Though I am wondering if we wouldn't be better off with actually changing the backend lowering in the interest of having sane IR semantics. I.e. the backend would not assume any specific value for the padding bits of load i1 and would have to introduce a masking operation. I don't think performance for these is particularly important, as frontends shouldn't be introducing such accesses anyway (at least clang and rustc will both use i8 as the in-memory type for i1).

As for i1, you have seen enum BooleanContent, correct?

Well, here we are discussing the semantics of LLVM IR. It's ok for the semantics of SDAG to be different, as long as it's a refinement of LLVM IR's.

I think any valid compilation of LLVM IR should be considered here.
There might be another compiler for LLVM IR that does not use SDAG internally. If padding is poison, it is valid for the other compiler to lower padding to non-zero bits, which will invalidate the transformations in various machines mentioned above.

That's fine, as long as you don't mix compiled files between those 2 compilers. But that's about the ABI, not the semantics of LLVM IR. Per Roman's comment, the layout is target specific, so we cannot define at the IR level.
Load/store with different types is not well-defined, so padding cannot be observed at IR level (usually). The only concern is load widening, but that's fixed with the byte type, and padding doesn't make the problem worse.

define i8 @test(ptr %p) {
  store i8 -1, ptr %p
  %v = load i1, ptr %p
  %r = zext i1 %v to i8
  ret i8 %r
}

I think we consider this example invalid as the store/load pair has different types.

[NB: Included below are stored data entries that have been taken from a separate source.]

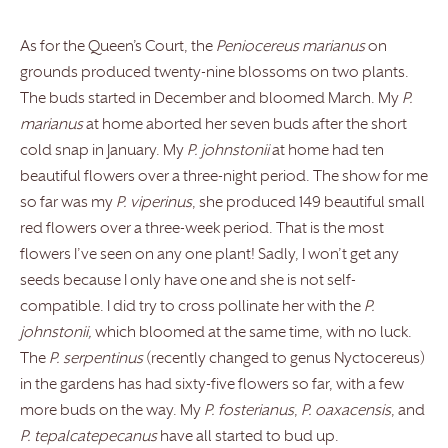
As for the Queen’s Court, the
Peniocereus marianus
on
grounds produced twenty-nine blossoms on two plants.
The buds started in December and bloomed March. My
P.
marianus
at home aborted her seven buds after the short
cold snap in January. My
P. johnstonii
at home had ten
beautiful flowers over a three-night period. The show for me
so far was my
P. viperinus
, she produced 149 beautiful small
red flowers over a three-week period. That is the most
flowers I’ve seen on any one plant! Sadly, I won’t get any
seeds because I only have one and she is not self-
compatible. I did try to cross pollinate her with the
P.
johnstonii,
which bloomed at the same time, with no luck.
The
P. serpentinus
(recently changed to genus Nyctocereus)
in the gardens has had sixty-five flowers so far, with a few
more buds on the way. My
P. fosterianus
,
P. oaxacensis
, and
P. tepalcatepecanus
have all started to bud up.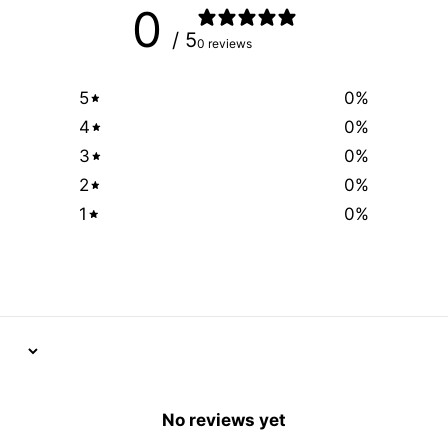
0
/ 5
0 reviews
5
0
%
4
0
%
3
0
%
2
0
%
1
0
%
No reviews yet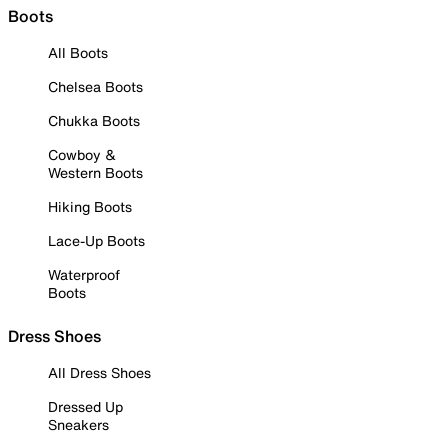
Boots
All Boots
Chelsea Boots
Chukka Boots
Cowboy &
Western Boots
Hiking Boots
Lace-Up Boots
Waterproof
Boots
Dress Shoes
All Dress Shoes
Dressed Up
Sneakers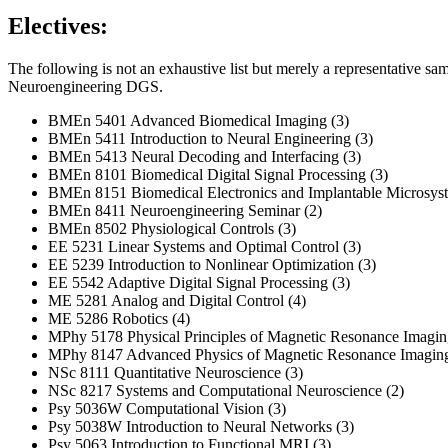
Electives:
The following is not an exhaustive list but merely a representative sa
Neuroengineering DGS.
BMEn 5401 Advanced Biomedical Imaging (3)
BMEn 5411 Introduction to Neural Engineering (3)
BMEn 5413 Neural Decoding and Interfacing (3)
BMEn 8101 Biomedical Digital Signal Processing (3)
BMEn 8151 Biomedical Electronics and Implantable Microsyst
BMEn 8411 Neuroengineering Seminar (2)
BMEn 8502 Physiological Controls (3)
EE 5231 Linear Systems and Optimal Control (3)
EE 5239 Introduction to Nonlinear Optimization (3)
EE 5542 Adaptive Digital Signal Processing (3)
ME 5281 Analog and Digital Control (4)
ME 5286 Robotics (4)
MPhy 5178 Physical Principles of Magnetic Resonance Imagin
MPhy 8147 Advanced Physics of Magnetic Resonance Imaging
NSc 8111 Quantitative Neuroscience (3)
NSc 8217 Systems and Computational Neuroscience (2)
Psy 5036W Computational Vision (3)
Psy 5038W Introduction to Neural Networks (3)
Psy 5063 Introduction to Functional MRI (3)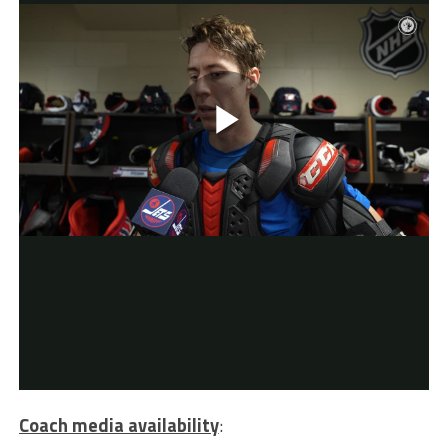
Coach media availability
: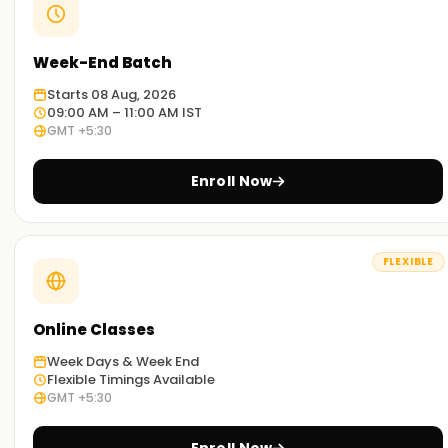
Week-End Batch
Starts 08 Aug, 2026
09:00 AM – 11:00 AM IST
GMT +5:30
Enroll Now
FLEXIBLE
Online Classes
Week Days & Week End
Flexible Timings Available
GMT +5:30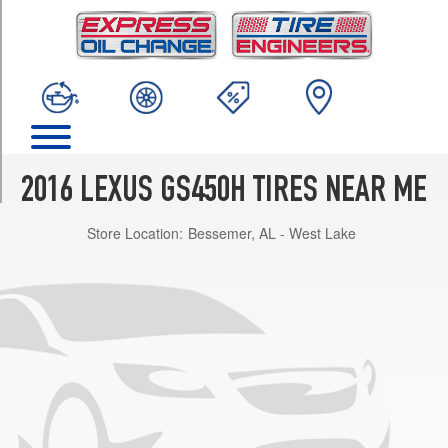
TRIM
Base
Opt
1
(235/45R18)
Base
Opt
3
2016 LEXUS GS450H TIRES NEAR ME
(235/45R18)
Store Location:
Bessemer, AL - West Lake
F
Sport
Front
Opt
1
(235/40R19)
F
Sport
Rear
Opt
1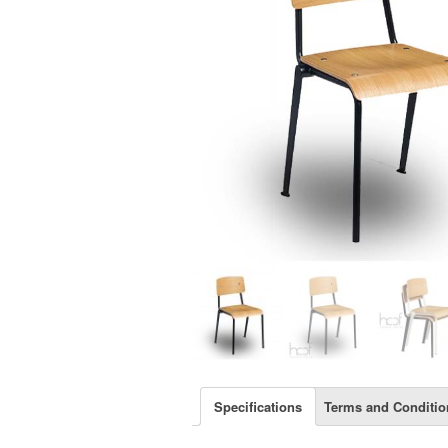
Specifications
Terms and Conditio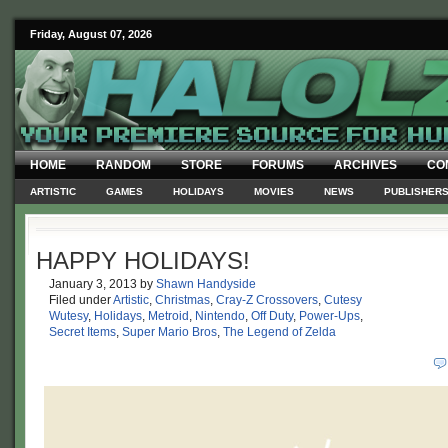
Friday, August 07, 2026
HOME
RANDOM
STORE
FORUMS
ARCHIVES
CO
ARTISTIC
GAMES
HOLIDAYS
MOVIES
NEWS
PUBLISHER
HAPPY HOLIDAYS!
January 3, 2013
by
Shawn Handyside
Filed under
Artistic
,
Christmas
,
Cray-Z Crossovers
,
Cutesy
Wutesy
,
Holidays
,
Metroid
,
Nintendo
,
Off Duty
,
Power-Ups
,
Secret Items
,
Super Mario Bros
,
The Legend of Zelda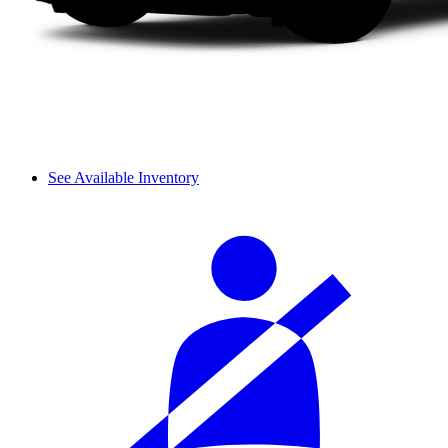
See Available Inventory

As for i1, you have seen enum BooleanContent, correct?

Ah nice. That shows that the memory layout for i1 is target-specific.
It's easier if we define the padding as poison + load/store type mismatch as poison as well.

As for i1, you have seen enum BooleanContent, correct?

BooleanContent is not involved in load/store handling for i1 types. See these comments in LegalizeDAG.cpp

// Promote to a byte-sized store with upper bits zero if not                 
// storing an integral number of bytes.  For example, promote                
// TRUNCSTORE:i1 X -> TRUNCSTORE:i8 (and X, 1)
// The extra bits are guaranteed to be zero, since we stored them that       
// way.  A zext load from NVT thus automatically gives zext from SrcVT.
arsenm added a subscriber: arsenm.Apr 24 2022, 6:57 PM

As for i1, you have seen enum BooleanContent, correct?

BooleanContent is not involved in load/store handling for i1 types. See these comments in LegalizeDAG.cpp

BooleanContent is only used in boolean contexts, not that we have a definition for what that means. It's used only for compare results and select/branch conditions

lebedev.ri resigned from this revision.Jan 12 2023, 4:58 PM

This review may be stuck/dead, consider abandoning if no longer relevant.
Removing myself as reviewer in attempt to clean dashboard.